# Feeding kibble AND raw?



## Milliekins (Mar 31, 2012)

I'm just wondering if it's a good/bad idea to feed kibble for 'breakfast' and then raw for 'tea'? Whether it would be unbalanced? And whether I'd still need to feed a great variety of raw?

With Millie's digestion issues a friend recommended feeding raw chicken wings for one of her meals each day to see how Millie does on that. It's definitely seems to have improved things for the last few days, from better digestion to having more energy. And she loves them!

But.. if we carry on with one meal kibble and one raw, would I have to include as much variety as if I was feeding completely raw?

I'm guessing that kibbles are highly supplemented and that's why they are considered a 'complete dog food' even though they may only have one or two meat/fish ingredients? Compared to feeding raw where it seems you need to include lots of different meats and organs etc.

□ □ □ □ □

* **Short exercise**: Switch "chicken wings" to "turkey necks" in the forum post on feeding kibble and raw, then write out everything from "With Millie's digestion" down to "she loves them!" with that change.

Recorded data:

□ □ □ □ □

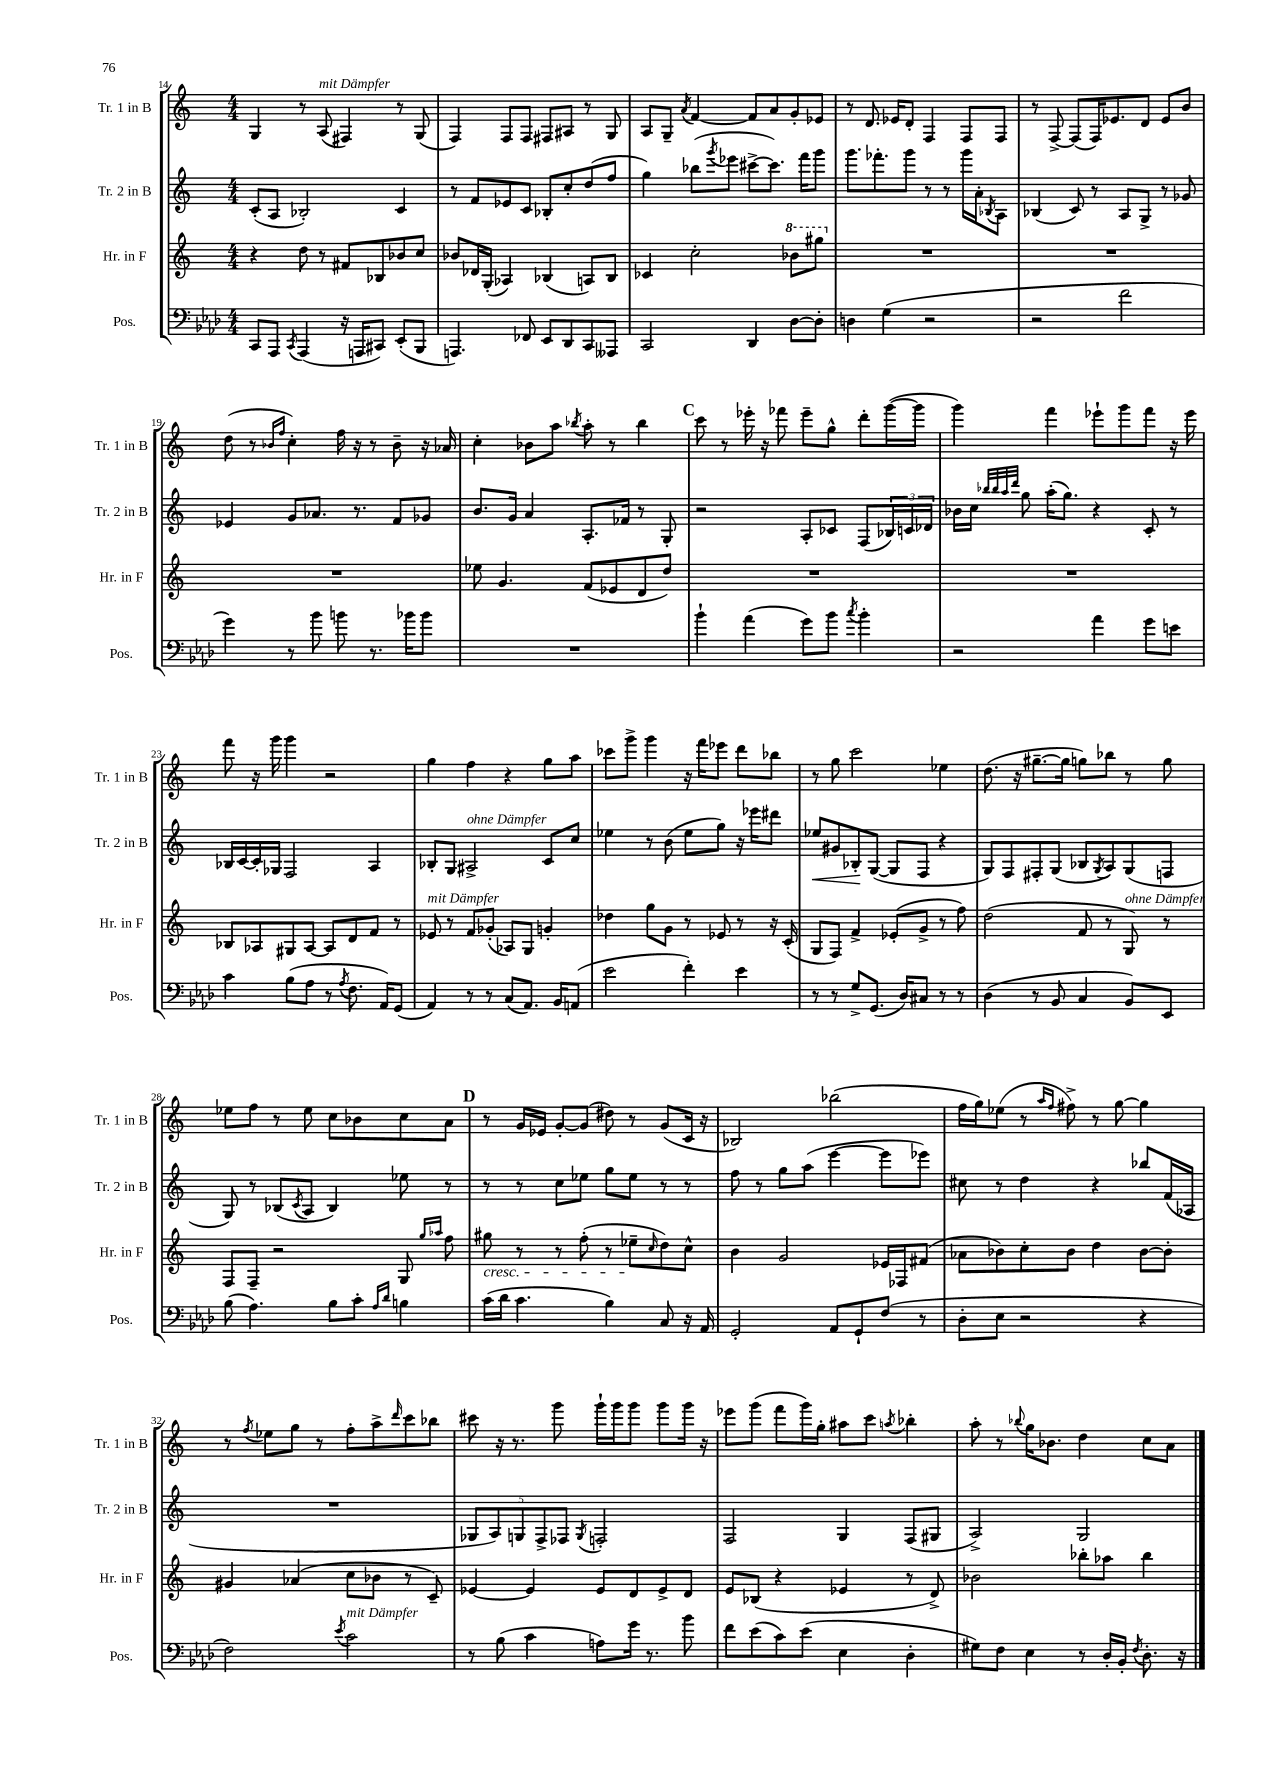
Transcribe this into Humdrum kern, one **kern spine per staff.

**kern	**kern	**kern	**dynam	**kern
*part4	*part3	*part2	*part2	*part1
*staff4	*staff3	*staff2	*staff2	*staff1
*I"Pos.	*I"Hr. in F	*I"Tr. 2 in B	*	*I"Tr. 1 in B
*I'Pos.	*I'Hr. in F	*I'Tr. 2 in B	*	*I'Tr. 1 in B
*clefF4	*clefG2	*clefG2	*	*clefG2
*k[b-e-a-d-]	*k[]	*k[]	*	*k[]
*M4/4	*M4/4	*M4/4	*	*M4/4
=14	=14	=14	=14	=14
8CC/L	4r	(8c'/L	.	4G/
8AAA-/J	.	8A/J	.	.
8qCC/	.	.	.	.
(4AAA-/	8dd\	2B-X'/)	.	8r
!	!	!	!	!LO:TX:a:i:t=mit Dämpfer
.	8r	.	.	(8A/
16r	8f#X/L	.	.	4F#X/)
16AAAn/KL	.	.	.	.
8CC#X/J)	8B-X/	.	.	.
(8EE-'/L	8b-X/	4c/	.	8r
8BBB-/J	8cc/J	.	.	(8G/
=15	=15	=15	=15	=15
4.AAAn/)	8b-X/L	8r	.	4F/)
.	16d-X/L	8f/L	.	.
.	(16G'/JJ	.	.	.
.	4A-X/)	8e-X/	.	8F/L
8FF-X/	.	8c/J	.	8F/J
8EE-/L	(4B-X/	8B-X'/L	.	8F#X/L
8DD-/	.	8cc'/	.	8A#X/J
8CC/	8An/L)	(8dd/	.	8r
8AAA--X/J	8B-/J	8ff/J	.	8G/
=16	=16	=16	=16	=16
2CC/	4c-X/	4gg\)	.	8A/L
.	.	.	.	8G~/J
.	.	.	.	8qa/
.	2cc'\	(8bb-X\L	.	[4f/
.	.	8qggg/	.	.
.	.	8eee-X\J	.	.
4DD-/	.	[8ccc#X^\L	.	8f/L]
.	.	8.ccc#\J])	.	8a/
*	*8va	*	*	*
[8D-\L	8bb-X\L	.	.	8g'/
.	.	16fff\KL	.	.
8D-'\J]	8ggg#X\J	8ggg\J	.	8e-X/J
=17	=17	=17	=17	=17
*	*X8va	*	*	*
4Dn\	1r	8.ggg\L	.	8r
.	.	.	.	8.d/
.	.	8.fff-X'\	.	.
(4G\	.	.	.	.
.	.	.	.	16e-X/KL
.	.	8ggg\J	.	8d'/J
2r	.	8r	.	4F/
.	.	8r	.	.
.	.	16ggg\LL	.	8F/L
.	.	16a'\J	.	.
.	.	8qB-X/	.	.
.	.	8A\J	.	8F/J
=18	=18	=18	=18	=18
2r	1r	(4B-X/	.	8r
.	.	.	.	[8F^/
.	.	8c/)	.	(8F/L]
.	.	8r	.	16F/K)
.	.	.	.	8.e-X/
2f\	.	8A/L	.	.
.	.	8G^/J	.	8d/J
.	.	8r	.	8e-/L
.	.	8g-X/	.	8b/J
!!LO:LB:g=z
=19	=19	=19	=19	=19
4g\)	1r	4e-X/	.	(8dd\
.	.	.	.	8r
.	.	.	.	16qqb-X/LL
.	.	.	.	16qqff/JJ
8r	.	8g/L	.	4cc'\)
8b-\	.	8.a-X/J	.	.
8bn\	.	.	.	16ff\
.	.	8.r	.	16r
8.r	.	.	.	8r
.	.	8f/L	.	8b-~\
16b-X\KL	.	.	.	.
8b-\J	.	8g-X/J	.	16r
.	.	.	.	16a-X/
=20	=20	=20	=20	=20
1r	8ee-X\	8.b/L	.	4cc'\
.	4.g/	.	.	.
.	.	16g/Jk	.	.
.	.	4a/	.	8b-X\L
.	.	.	.	8aa\J
.	.	.	.	8qbb-X/
.	(8f/L	8.A'/L	.	8aa'\
.	8e-X/	.	.	8r
.	.	16f-X/Jk	.	.
.	8d/	8r	.	4bb-\
.	8dd/J)	8G'/	.	.
!!LO:REH:place=s1:t=C
=21	=21	=21	=21	=21
4b-`\	1r	2r	.	8ccc\
.	.	.	.	8r
(4a-\	.	.	.	16eee-X'\
.	.	.	.	16r
.	.	.	.	8fff-X\
8g\L)	.	8A'/L	.	8eee-~\L
8b-\J	.	8c-X/J	.	8gg^^\J
8qcc/	.	.	.	.
4b-'\	.	(8F/L	.	8ddd'\L
.	.	24B-X/L)	.	([16ggg\L
.	.	24cn/	.	.
.	.	.	.	16ggg\JJ]
.	.	24d-X/JJ	.	.
=22	=22	=22	=22	=22
2r	1r	16b-X\LL	.	4ggg\)
.	.	16cc\JJ	.	.
.	.	32qqbb-X/LLL	.	.
.	.	32qqbb-/	.	.
.	.	32qqaa/	.	.
.	.	32qqddd/JJJ	.	.
.	.	8gg\	.	.
.	.	(16aa'\KL	.	4fff\
.	.	8.gg\J)	.	.
4a-\	.	4r	.	8eee-X`\L
.	.	.	.	8ggg\
8g\L	.	8c'/	.	8fff\J
8en\J	.	8r	.	16r
.	.	.	.	16eee-\
!!LO:LB:g=z
=23	=23	=23	=23	=23
4c\	8B-X/L	16B-X/LL	.	8fff\
.	.	[16c/	.	.
.	8A-X/	16c'/]	.	16r
.	.	16G-X/JJ	.	16ggg\
(8B-\L	8G#X/	2F/	.	4ggg\
8A-\J	[8A-/J	.	.	.
8r	8A-/L]	.	.	2r
8qA-/	.	.	.	.
8.F\	8d/	.	.	.
.	8f/J	4A/	.	.
16AA-/KL)	.	.	.	.
(8GG/J	8r	.	.	.
=24	=24	=24	=24	=24
!	!LO:TX:a:i:t=mit Dämpfer	!	!	!
4AA-/)	8e-X/	8B-X'/L	.	4gg\
.	8r	8G/J	.	.
!	!	!LO:TX:a:i:t=ohne Dämpfer	!	!
8r	8f/L	2A#X^/	.	4ff\
8r	(8g-X'/J	.	.	.
(8C/L	8A-X/L)	.	.	4r
8.AA-/J)	8G/J	.	.	.
.	4gn'/	8c/L	.	8gg\L
16BB-/KL	.	.	.	.
(8AAn/J	.	8cc/J	.	8aa\J
=25	=25	=25	=25	=25
2e-\	4dd-X\	4ee-X\	.	8ccc-X\L
.	.	.	.	8ggg^\J
.	8gg\L	8r	.	4ggg\
.	8g\J	(8b\	.	.
4f'\)	8r	8ee-\L	.	16r
.	.	.	.	16fff\KL
.	8e-X/	8gg\J)	.	8eee-X\J
4e-\	8r	16r	.	8ddd\L
.	.	16eee-X\KL	.	.
.	16r	8ddd#X\J	.	8bb-X\J
.	(16c'/	.	.	.
=26	=26	=26	=26	=26
!	!	!	!LO:HP:b	!
8r	8G/L	8ee-X/L	<	8r
8r	8F/J)	8g#X/	.	8gg\
8G^/L	4f^/	8B-X'/	.	2ccc\
(8.GG/J	.	([8G/J	[	.
.	(8e-X'/L	8G/L]	.	.
16D-/KL)	.	.	.	.
8C#X/J	8g^/J	8F/J	.	.
8r	8r	4r	.	4ee-X\
8r	8ff\)	.	.	.
=27	=27	=27	=27	=27
(4D-\	(2dd\	8G/L)	.	(8.dd\
.	.	8F/	.	.
.	.	.	.	16r
8r	.	8F#X'/	.	[8.gg#X~\L
8BB-/	.	(8G/J	.	.
.	.	.	.	16gg#\Jk]
4C/	8f/	8B-X/L	.	8ggn\L)
.	.	8qG/	.	.
.	8r	8A/)	.	8bb-X\J
!	!LO:TX:a:i:t=ohne Dämpfer	!	!	!
8BB-/L)	8G/)	(8G/	.	8r
8EE-/J	8r	8Fn/J	.	8gg\
!!LO:LB:g=z
=28	=28	=28	=28	=28
(8B-\	8F/L	8G/)	.	8ee-X\L
4.A-\)	8F~/J	8r	.	8ff\J
.	2r	(8B-X/L	.	8r
.	.	8qc/	.	.
.	.	8A/J	.	8ee-\
8B-\L	.	4B-/)	.	8cc\L
8c'\J	.	.	.	8b-X\
16qqA-/LL	.	.	.	.
16qqd-/JJ	.	.	.	.
4Bn\	8G/	8ee-X\	.	8cc\
.	16qqgg/LL	.	.	.
.	16qqaa-X/JJ	.	.	.
.	8ff\	8r	.	8a\J
!!LO:REH:place=s1:t=D
=29	=29	=29	=29	=29
!	!LO:TX:b:i:t=cresc.	!	!	!
(16c\LL	8gg#X\	8r	.	8r
16d-\JJ	.	.	.	.
4.c\	8r	8r	.	16g/LL
.	.	.	.	16e-X/JJ
.	8r	8cc\L	.	[8g'/L
.	(8ff'\	8ee-X\J	.	(8g/J]
4B-\)	8r	8gg\L	.	8dd#X\)
.	8ee-X~\L	8ee-\J	.	8r
.	16qqcc/	.	.	.
8C/	8dd\)	8r	.	(8g/L
16r	8cc^^\J	8r	.	16c/Jk
16AA-/	.	.	.	16r
=30	=30	=30	=30	=30
2GG'/	4b\	8ff\	.	2B-X/)
.	.	8r	.	.
.	2g/	8gg\L	.	.
.	.	(8aa\J	.	.
8AA-/L	.	[4eee\	.	(2bb-X\
8GG`/	.	.	.	.
(8F/J	16e-X/LL	8eee\L]	.	.
.	16F-X/J	.	.	.
8r	(8f#X/J	8eee-X\J)	.	.
=31	=31	=31	=31	=31
8D-'\L	8a-X\L	8cc#X\	.	16ff\LL
.	.	.	.	16gg\J)
8E-\J	8b-X\)	8r	.	(8ee-X\J
2r	8cc'\	4dd\	.	8r
.	.	.	.	16qqaa/LL
.	.	.	.	16qqff/JJ
.	8b-\J	.	.	8ff#X^\)
.	4dd\	4r	.	8r
.	.	.	.	[8gg\
4r	[8b-\L	8bb-X/L	.	4gg\]
.	8b-'\J]	(16f/L	.	.
.	.	16A-X/JJ	.	.
!!LO:LB:g=z
=32	=32	=32	=32	=32
2F\)	4g#X/	1r	.	8r
.	.	.	.	8qff/
.	.	.	.	8ee-X\L
.	(4a-X/	.	.	8gg\J
.	.	.	.	8r
8qe-/	.	.	.	.
!LO:TX:a:i:t=mit Dämpfer	!	!	!	!
2c\	8cc\L	.	.	8ff'\L
.	8b-X\J	.	.	8aa^\
.	.	.	.	16qqddd/
.	8r	.	.	8ccc\
.	8c~/)	.	.	8bb-X\J
=33	=33	=33	=33	=33
8r	[4e-X/	10G-X/L	.	8ccc#X\
.	.	10A/)	.	.
(8B-\	.	.	.	16r
.	.	.	.	8.r
.	.	10Gn/	.	.
4c\	4e-/]	.	.	.
.	.	10F^/	.	.
.	.	.	.	8ggg\
.	.	10F-X/J	.	.
.	.	8qG/	.	.
8An\L)	8e-/L	2Fn'/	.	16ggg`\LL
.	.	.	.	16ggg\J
16g\Jk	8d/	.	.	8ggg\J
8.r	.	.	.	.
.	8e-^/	.	.	8ggg\L
8b-\	8d/J	.	.	16ggg\Jk
.	.	.	.	16r
=34	=34	=34	=34	=34
8f\L	8e/L	2F/	.	8eee-X\L
(8e-\	(8B-X/J	.	.	(8ggg\J
8c\)	4r	.	.	8fff\L
(8e-\J	.	.	.	16ggg\L)
.	.	.	.	16gg'\JJ
4E-\	4e-X/	4G/	.	8aa#X\L
.	.	.	.	8ccc\J
.	.	.	.	8qaan/
4D-'\	8r	(8F/L	.	4bb-X'\
.	8d^/)	8G#X/J	.	.
=35	=35	=35	=35	=35
8G#X\L)	2b-X\	2A^/)	.	8aa'\
8F\J	.	.	.	8r
.	.	.	.	8qqbb-X/
4E-\	.	.	.	16gg\KL
.	.	.	.	8.b-X\J
8r	8bb-X'\L	2G/	.	4dd\
16D-'/LL	8aa-X\J	.	.	.
16BB-'/JJ	.	.	.	.
8qF/	.	.	.	.
8.D-'\	4bb-\	.	.	8cc\L
.	.	.	.	8a\J
16r	.	.	.	.
==	==	==	==	==
*-	*-	*-	*-	*-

□ □ □ □ □

* **Solved problem**:
With Millie's digestion issues a friend recommended feeding raw turkey necks for one of her meals each day to see how Millie does on that. It's definitely seems to have improved things for the last few days, from better digestion to having more energy. And she loves them!